Holy Crap! You're right.. it's totally worse elsewhere! I don't feel so bad now.. but it doesn't put more money in my pocket. ha!

carlita dee said...

It is, but my point is that we all could be headed there, and "worse" should really only be relative to how we feel about our own accumulation of stuff. But it's not.

Christie said...

I totally agree with you. Awards for the largest stash? Geez.

I do love checking out who has and who did what on Ravelry...it's interesting and sometimes I learn something.

I do think there is a attitude of the bigger the stash the better, but who wants to own more yarn than you could ever imagine knitting? I started listening to L & V for awhile and found myself needing more and more yarn...for no reason at all, other than to ooh and aah.

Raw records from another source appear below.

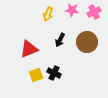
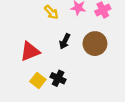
yellow arrow: (48, 14) -> (51, 12), turned -64
yellow square: (36, 75) -> (38, 80), turned -32

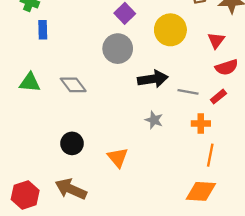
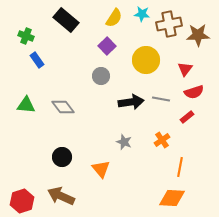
blue rectangle: (43, 30) -> (37, 60), turned -35
gray circle: (118, 49) -> (101, 76), size x0.7
gray line: (188, 92) -> (161, 99), moved
gray star: (154, 120) -> (124, 142), moved
orange cross: (201, 124) -> (162, 140), moved, turned -35

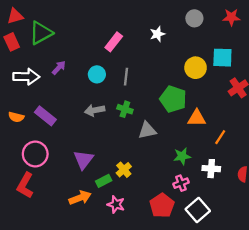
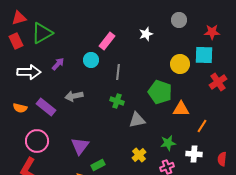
red star: (231, 17) -> (212, 32), moved
cyan circle: (97, 74) -> (91, 60), moved
gray arrow: (95, 110) -> (74, 96), moved
yellow cross: (124, 170) -> (139, 155), moved

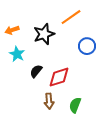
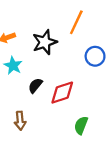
orange line: (71, 17) -> (76, 22), turned -30
brown arrow: (49, 101) -> (20, 121), moved

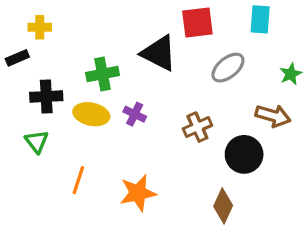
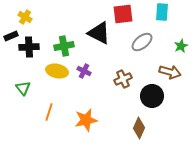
yellow cross: (40, 27) -> (25, 17), turned 32
black cross: (46, 96) -> (29, 47), moved

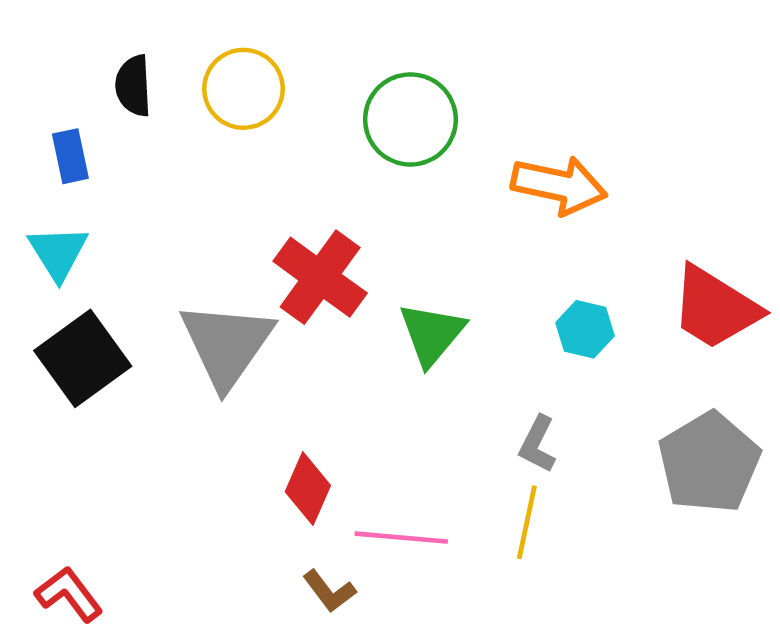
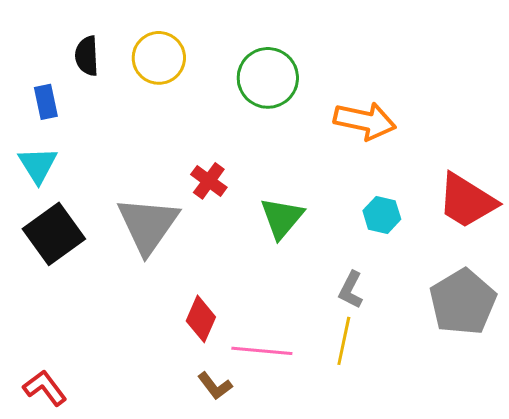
red cross: (320, 277) -> (209, 181), size x0.6

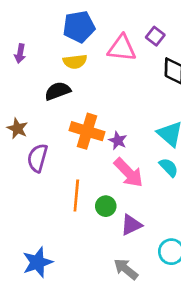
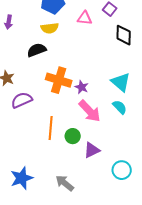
pink triangle: (122, 48) -> (85, 18), size x0.7
purple semicircle: (37, 158) -> (22, 100), turned 50
gray arrow: (126, 269) -> (65, 183), moved

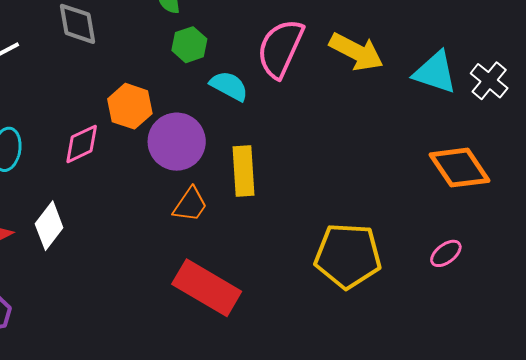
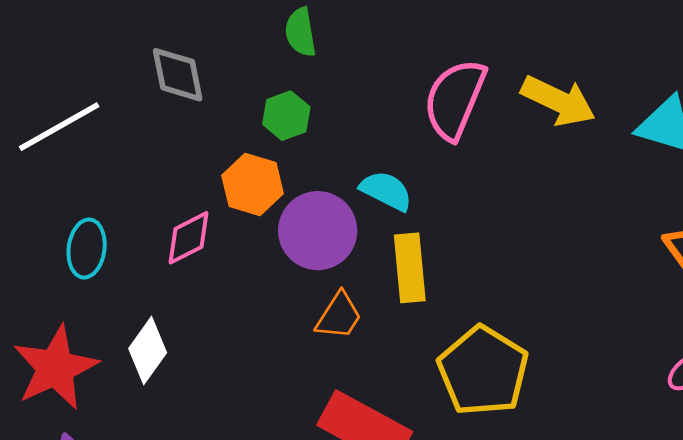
green hexagon: (189, 45) -> (286, 116), moved
cyan semicircle: (229, 86) -> (386, 191), moved
yellow pentagon: (348, 256) -> (483, 371), moved, turned 30

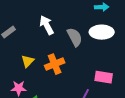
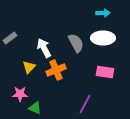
white arrow: (47, 25) -> (44, 48), moved
pink rectangle: (104, 77) -> (105, 72), moved

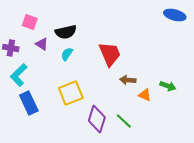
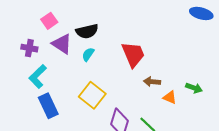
pink square: (30, 22) -> (49, 21), turned 35
purple triangle: (42, 44) -> (62, 44), size x1.5
yellow square: (71, 93) -> (92, 95), turned -30

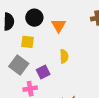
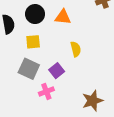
orange triangle: (59, 25) -> (63, 17), turned -42

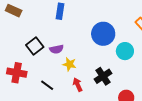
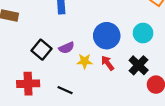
blue circle: (103, 34) -> (107, 36), moved
black cross: (103, 76) -> (139, 65), moved
red arrow: (78, 85) -> (108, 63), moved

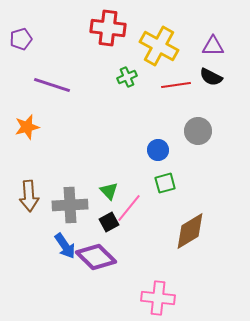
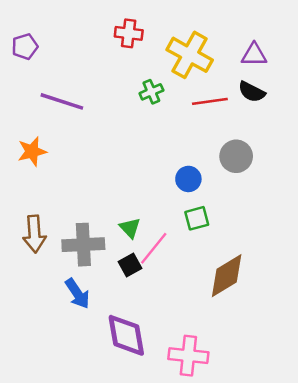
red cross: (108, 28) -> (129, 33), size x0.7
purple diamond: (96, 257) -> (126, 335), moved, turned 36

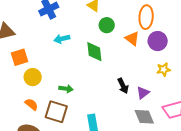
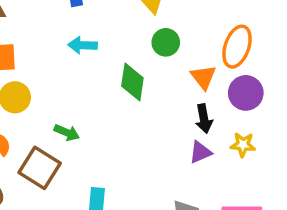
black arrow: (123, 86) -> (204, 119), moved
purple triangle: (143, 93) -> (200, 152), moved

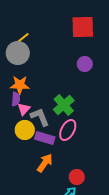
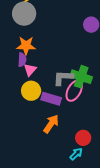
green cross: (64, 105) -> (81, 77), moved, turned -30
gray L-shape: (40, 117) -> (63, 78), moved, turned -65

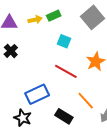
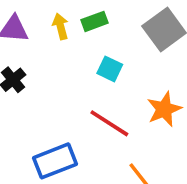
yellow arrow: (35, 20) -> (61, 26), turned -96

I didn't feel better about it, but the enabling!

So like you said, with the beginning of the year, I evaluated what I've already spent my money on, and it is time to put it to use before I put any more out on something new. I say that, but who spent $20 on yarn last night...oh the knitter's life!

Anonymous said...

Hey sappmama, where or how did you learn hand embroidery? It is so beautiful and I can't do it to save my life. I am NOT a fan of machine embroidery. Is it something I should be able to teach myself with books?
Jeez, more books?????

I have just discovered EZ books and have collected them almost all within 2 wks. among others to be sure. Teaching myself to knit.

Heather

carlita dee said...

Heather, EZ? You're in trouble now, girl.